Hildegard Falck (née Janze on 8 June 1949) is a retired West German runner. At the 1972 Olympics she won a gold medal in the 800 m and a bronze medal in the 4 × 400 m relay with West German team. In the 800 m final she finished 0.1 seconds ahead of Nijolė Sabaitė and Gunhild Hoffmeister.

On 11 July 1971 Falck ran the 800 m in 1:58.5 minutes in Stuttgart, improving the world record of Vera Nikolic by two seconds. She was the first woman to clock a time under two minutes if the unratified marks of Sin Kim Dan are discounted. Her record stood until 1973.

Before turning to athletics, Falck studied to become a secondary school teacher and trained in handball and swimming. In 1971, besides her 800 m world record, she won a gold medal in the 800 m at the European Indoor Championships and a silver in the 4 × 400 m relay at European Championships; she also helped Ellen Tittel, Sylvia Schenk and Christa Merten to break the 4 × 800 m world record.

Domestically she won the 800 m titles in 1970 and 1971 (both indoor and outdoor), and in 1973 outdoor. In 1972, she was awarded the Silver Bay Leaf of the German Track & Field Association.

### Source data
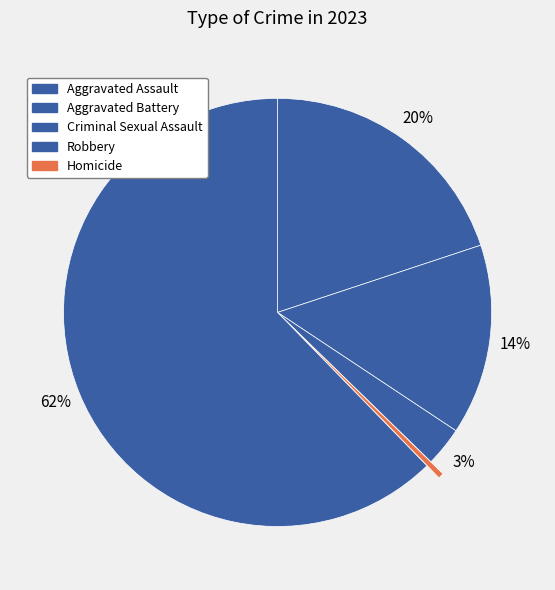

Which slice is the smallest?

Homicide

### Apply what you read
(a) Translate this sentence from the Hildegard Falck biography into German: "Before turning to athletics, Falck studied to become a secondary school teacher and trained in handball and swimming."
(b) Name every person other than Falck herself who is mentioned in the Hildegard Falck biography.
The data has nothing to do with the Hildegard Falck biography.

### Task responses
(a) Bevor sie sich der Leichtathletik zuwandte, studierte Falck für das Lehramt an weiterführenden Schulen und trainierte Handball und Schwimmen.

(b) Nijolė Sabaitė, Gunhild Hoffmeister, Vera Nikolic, Sin Kim Dan, Ellen Tittel, Sylvia Schenk, Christa Merten